When Valentine's Day rolled around Beau gave me this card.
I was not sure how to feel about you at first since you were taking all of Mark's time up...But, you are okay in my book. This is how I feel about you now...I love that you feed me, scratch my head, play in the snow with me, and allow me to be near you even though I stink....you are grrrreat!
Before we even got married, Beau began to betray Mark. If I was at his house, Beau sat at my feet and begged for my attention. I wasn't trying to steal his best friend, though admittedly I was vying to replace him.
Eventually, I did become a permanent member of the family and Beau felt it was finally okay to show where his loyalties lay. And that was firmly with me. He followed me EVERYWHERE I went and wouldn't even flinch when Mark would get up and leave the room. Beau is not a bed dog or a couch dog, so there were limits to his ability to stay close to me. But, to the extent that he could, he was attached to me at all times.
However, this was the day that his life changed forever. He knew something was up for awhile and would sniff me and act weird. But, the day that Austin came home from the hospital began the downward spiral of his life...or so he felt. No longer did I find it endearing that he would follow me everywhere and beg for my attention. No longer was he the only other person in the house that required extra special care. Within weeks we noticed that the hair around his face started to gray. A few months later something even more drastic happened as a result of this devastating change in his life. All of his nails started to fall out. They have never grown back and this is how he looks now.

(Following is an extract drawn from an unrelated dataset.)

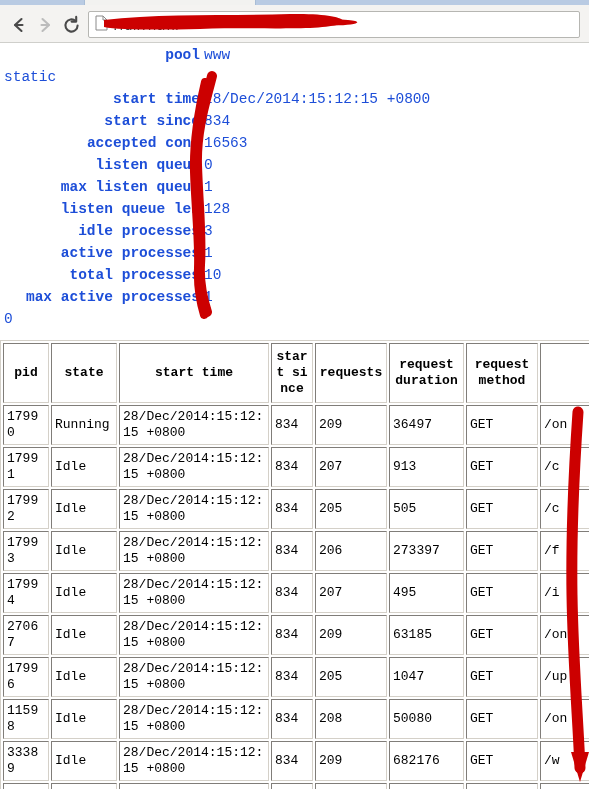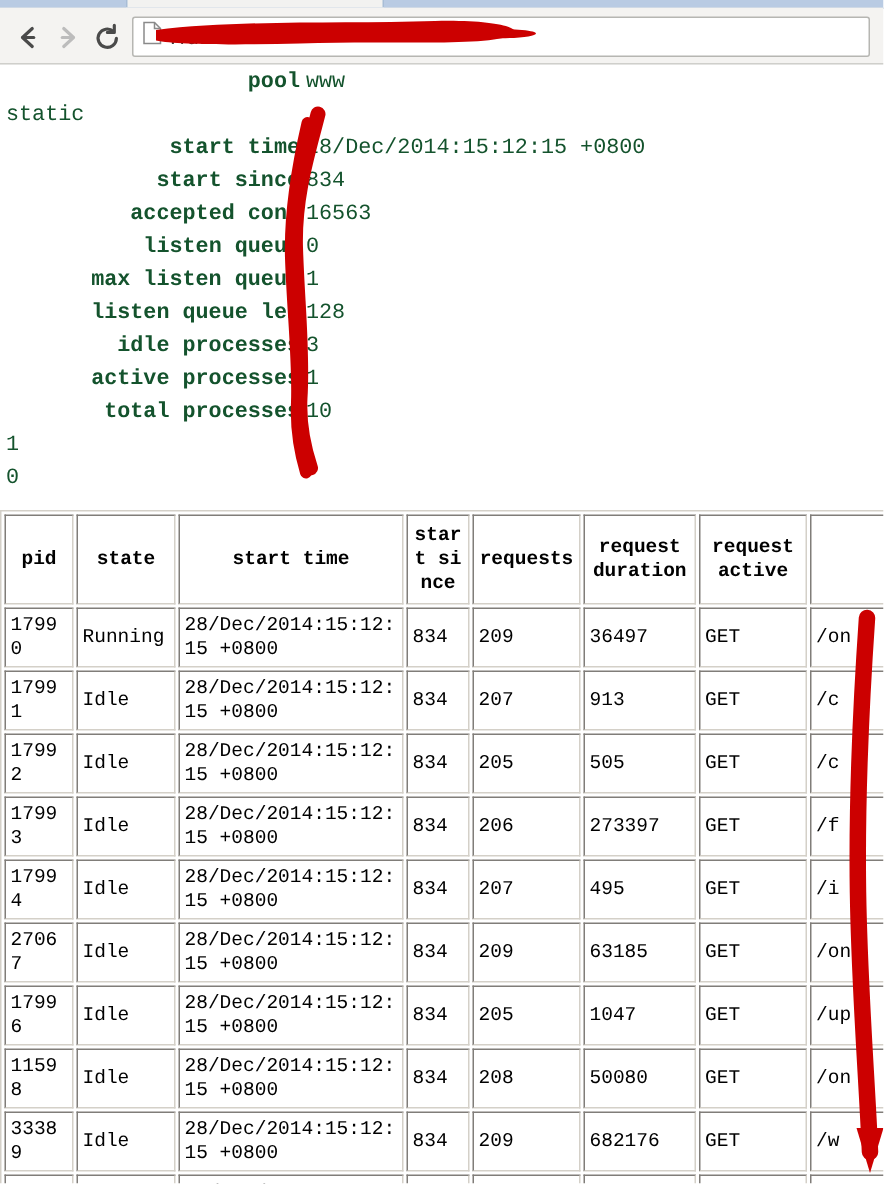"pool" .status-list { color: #14532d -> #1d4ed8 }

Looks more like a cats paw than a 40+ pound dog. He obviously needed some Valium or something to deal with the stress and pressure of his new life.

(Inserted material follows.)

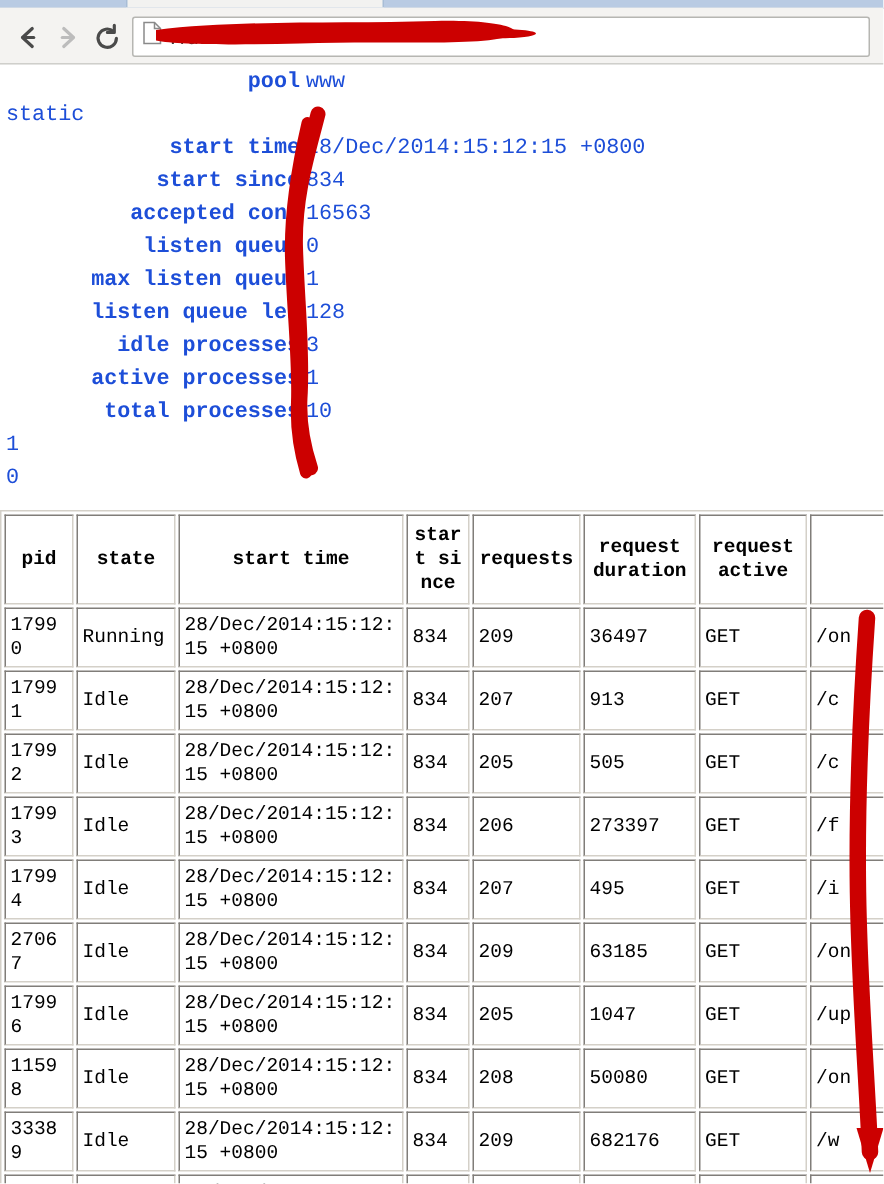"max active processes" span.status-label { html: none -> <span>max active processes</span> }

We tried to teach Austin to pat Beau when attempting to pet him, but early on the patting always ended in Austin having a fistful of hair. Beau was cooperative and patient, never growling, snapping or biting. Instead he would look at me with a look of longing, wishing ever so much that I would get rid of the kid and spend all my time with him.
Eventually, Beau grew accustomed to life with Austin around. But, you know what happened about that time....Mia came into the picture. I must admit that I thought the dog might just decide to run away or decide that life wasn't worth living anymore and resign himself to the big doggy bed in the sky.
I had even less time for him and most days was honestly annoyed that he was around. He was just one more person to feed and clean up poop from. Believe me, there is enough of that in my life! Not to mention that he follows me so closely that on a daily basis I trip over the dog and nearly break a limb as I dart about the house doing the endless things I do.
So, in an effort to make him feel more like a member of the family, I have begun to encourage Austin to be his friend. Austin is thrilled with this idea since he loves to boss Beau around. Beau may not be as enthusiastic about it quite yet.
Austin truly loves Beau, but I guess I will have to work on teaching Beau to appreciate Austin for the love and attention he is able to offer him. After all, Austin has a lot of time on his hands which I certainly do not. And, when it comes to priorities in my life, sad to say, but Beau barely even makes the list. But, he easily makes Austin's top five. I am sure before too long he will figure it out and betray me for his new best friend....Austin.
For now, this face communicates it all. He wants you to feel bad for him, so go ahead, it will brighten his weary day.